======== EXERCISE MATERIAL
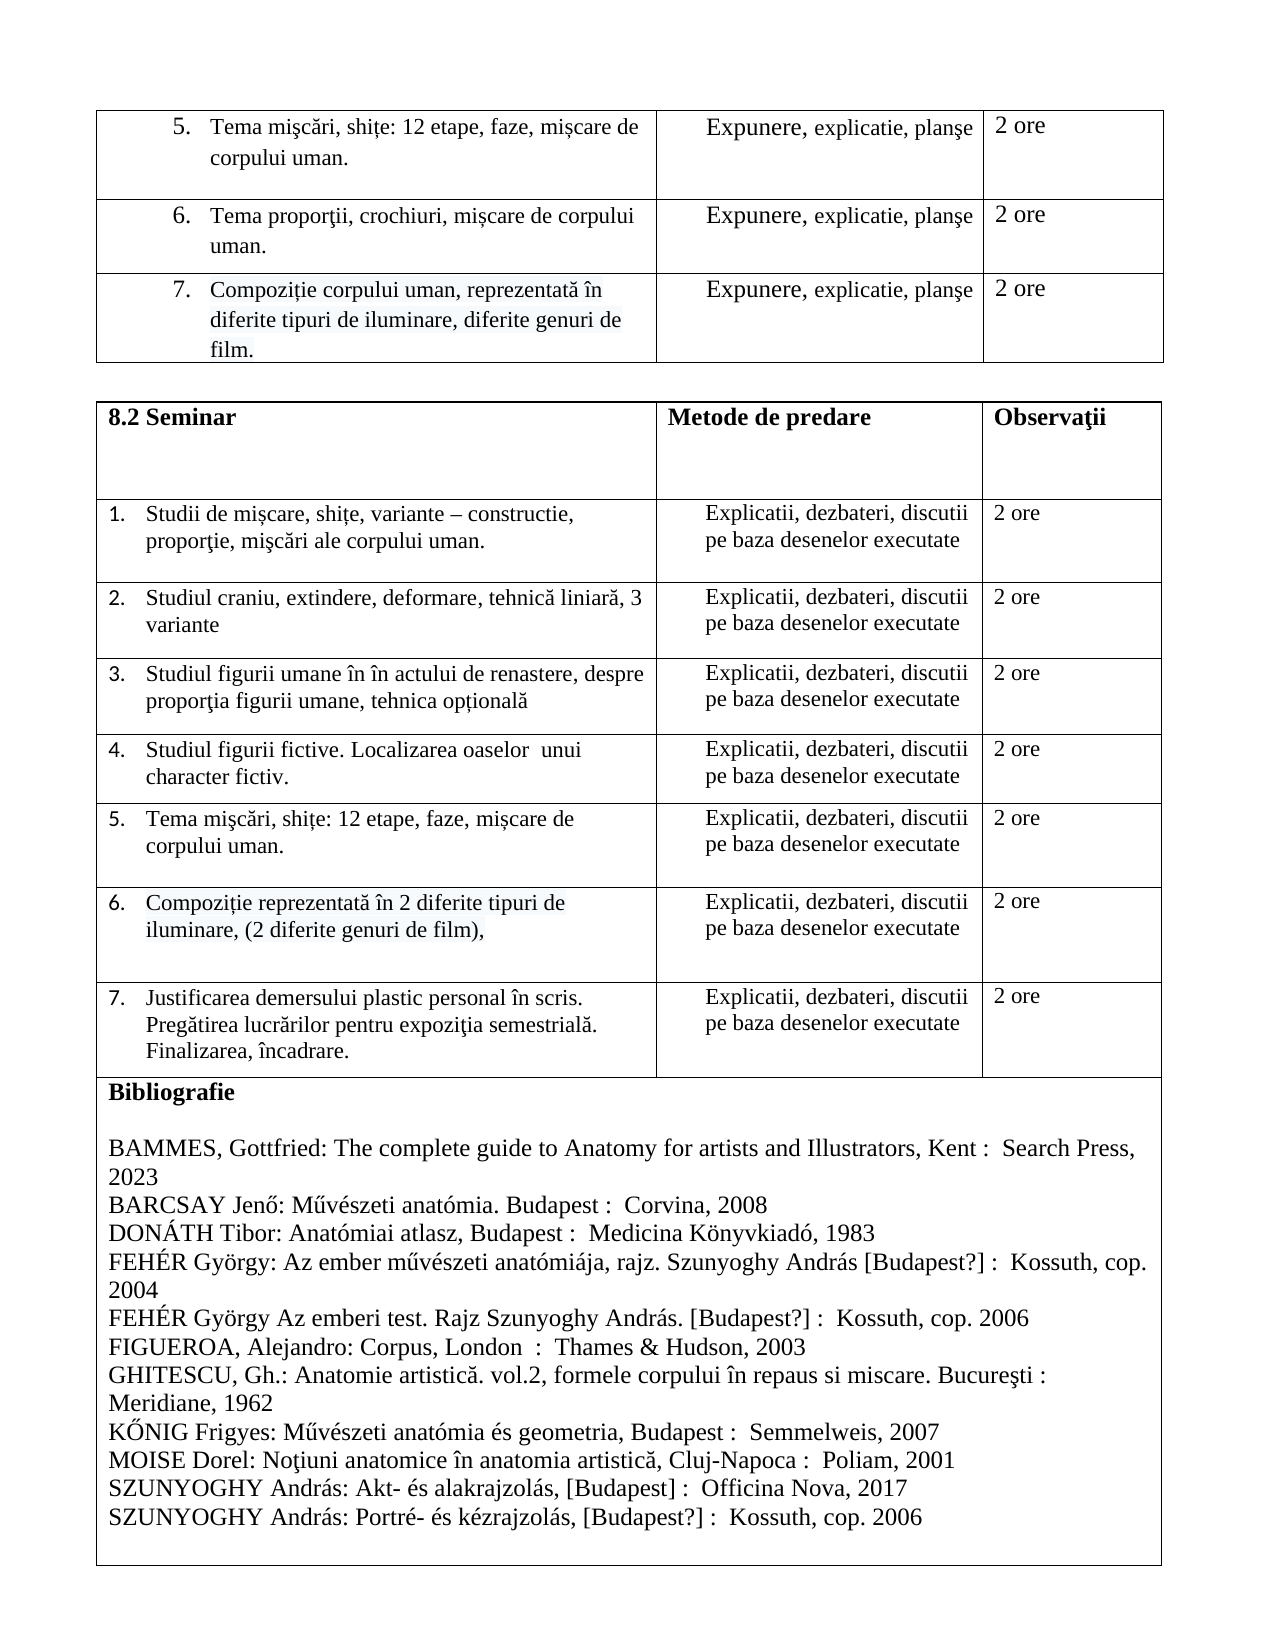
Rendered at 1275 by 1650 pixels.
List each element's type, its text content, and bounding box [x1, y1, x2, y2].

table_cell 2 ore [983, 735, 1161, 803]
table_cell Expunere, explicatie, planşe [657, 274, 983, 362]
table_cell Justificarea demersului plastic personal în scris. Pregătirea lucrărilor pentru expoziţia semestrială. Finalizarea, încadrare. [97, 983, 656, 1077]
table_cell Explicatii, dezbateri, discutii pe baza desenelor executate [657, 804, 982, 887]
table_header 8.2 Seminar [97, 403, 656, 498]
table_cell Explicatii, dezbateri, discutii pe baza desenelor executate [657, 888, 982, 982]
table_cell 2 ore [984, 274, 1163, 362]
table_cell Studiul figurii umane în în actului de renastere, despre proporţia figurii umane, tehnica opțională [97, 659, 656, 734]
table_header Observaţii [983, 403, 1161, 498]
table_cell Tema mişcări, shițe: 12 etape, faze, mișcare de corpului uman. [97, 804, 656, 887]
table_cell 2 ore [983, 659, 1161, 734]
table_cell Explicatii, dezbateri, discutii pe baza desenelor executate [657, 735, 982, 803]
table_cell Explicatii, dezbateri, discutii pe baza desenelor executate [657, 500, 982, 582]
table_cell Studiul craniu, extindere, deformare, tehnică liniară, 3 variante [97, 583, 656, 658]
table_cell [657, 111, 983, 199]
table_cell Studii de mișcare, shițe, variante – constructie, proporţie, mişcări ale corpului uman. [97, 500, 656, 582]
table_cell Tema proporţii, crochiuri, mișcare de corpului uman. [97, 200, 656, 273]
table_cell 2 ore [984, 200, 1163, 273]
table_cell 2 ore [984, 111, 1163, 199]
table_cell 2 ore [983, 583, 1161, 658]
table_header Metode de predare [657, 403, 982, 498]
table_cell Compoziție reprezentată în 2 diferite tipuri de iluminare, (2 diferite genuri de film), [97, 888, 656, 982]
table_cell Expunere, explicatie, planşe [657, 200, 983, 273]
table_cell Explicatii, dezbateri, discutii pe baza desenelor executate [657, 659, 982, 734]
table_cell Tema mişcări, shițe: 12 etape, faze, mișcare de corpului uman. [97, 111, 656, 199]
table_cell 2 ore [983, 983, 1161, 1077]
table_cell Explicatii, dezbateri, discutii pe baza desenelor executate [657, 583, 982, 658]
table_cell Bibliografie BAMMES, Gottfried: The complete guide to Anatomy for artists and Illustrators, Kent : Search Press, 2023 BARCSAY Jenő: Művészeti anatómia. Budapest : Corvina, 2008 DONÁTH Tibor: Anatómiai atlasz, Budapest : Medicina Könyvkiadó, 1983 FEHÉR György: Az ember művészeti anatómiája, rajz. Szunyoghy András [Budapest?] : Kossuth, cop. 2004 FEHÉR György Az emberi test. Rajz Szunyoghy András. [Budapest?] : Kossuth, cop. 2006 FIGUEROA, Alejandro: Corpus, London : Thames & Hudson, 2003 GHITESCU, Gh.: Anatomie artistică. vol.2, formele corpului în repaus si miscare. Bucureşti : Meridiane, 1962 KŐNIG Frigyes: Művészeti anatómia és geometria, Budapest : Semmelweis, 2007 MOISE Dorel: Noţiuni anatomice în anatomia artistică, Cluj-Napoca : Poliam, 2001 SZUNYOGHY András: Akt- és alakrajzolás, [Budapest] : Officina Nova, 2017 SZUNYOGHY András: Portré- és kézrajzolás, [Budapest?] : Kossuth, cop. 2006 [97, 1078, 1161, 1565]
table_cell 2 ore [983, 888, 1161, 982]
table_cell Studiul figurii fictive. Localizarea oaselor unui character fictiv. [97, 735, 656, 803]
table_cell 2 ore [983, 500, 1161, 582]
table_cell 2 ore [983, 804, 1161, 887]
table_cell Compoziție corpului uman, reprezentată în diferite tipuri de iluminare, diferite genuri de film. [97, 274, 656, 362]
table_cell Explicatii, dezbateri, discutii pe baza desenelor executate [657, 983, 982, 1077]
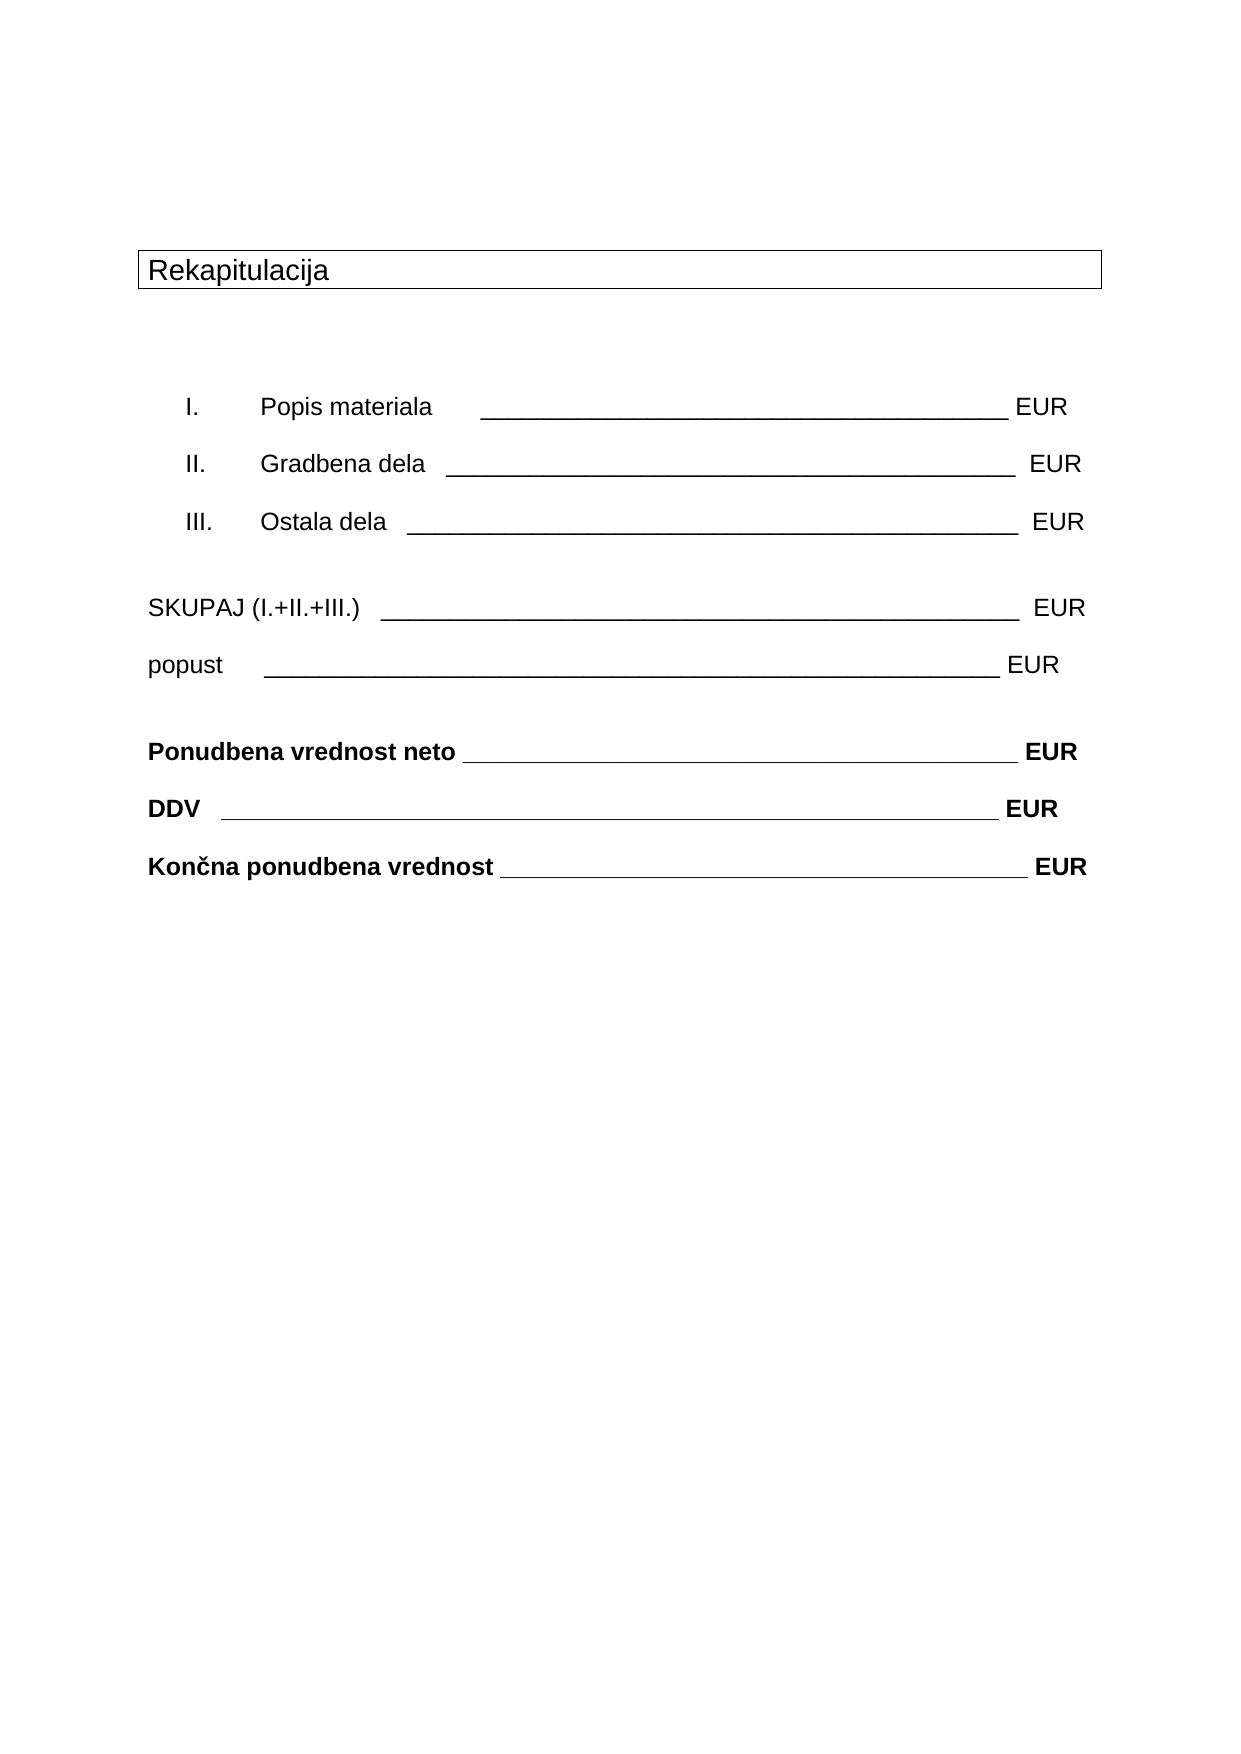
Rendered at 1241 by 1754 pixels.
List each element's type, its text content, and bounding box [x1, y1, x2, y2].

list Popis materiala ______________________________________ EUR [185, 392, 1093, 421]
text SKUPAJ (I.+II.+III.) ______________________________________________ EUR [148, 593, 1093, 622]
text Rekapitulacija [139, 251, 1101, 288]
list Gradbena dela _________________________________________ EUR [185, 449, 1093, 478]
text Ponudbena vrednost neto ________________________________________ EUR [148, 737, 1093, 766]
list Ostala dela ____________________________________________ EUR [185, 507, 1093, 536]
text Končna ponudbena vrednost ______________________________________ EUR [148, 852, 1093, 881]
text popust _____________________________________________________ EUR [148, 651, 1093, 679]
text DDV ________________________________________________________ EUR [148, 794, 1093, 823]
================
◆ **DIRECTIONS**
Each line of the data in which the string "planşe" appears needs to be copied.

◆ **ANSWER TO THE EXERCISE**
table_cell Expunere, explicatie, planşe [657, 274, 983, 362]
table_cell Expunere, explicatie, planşe [657, 200, 983, 273]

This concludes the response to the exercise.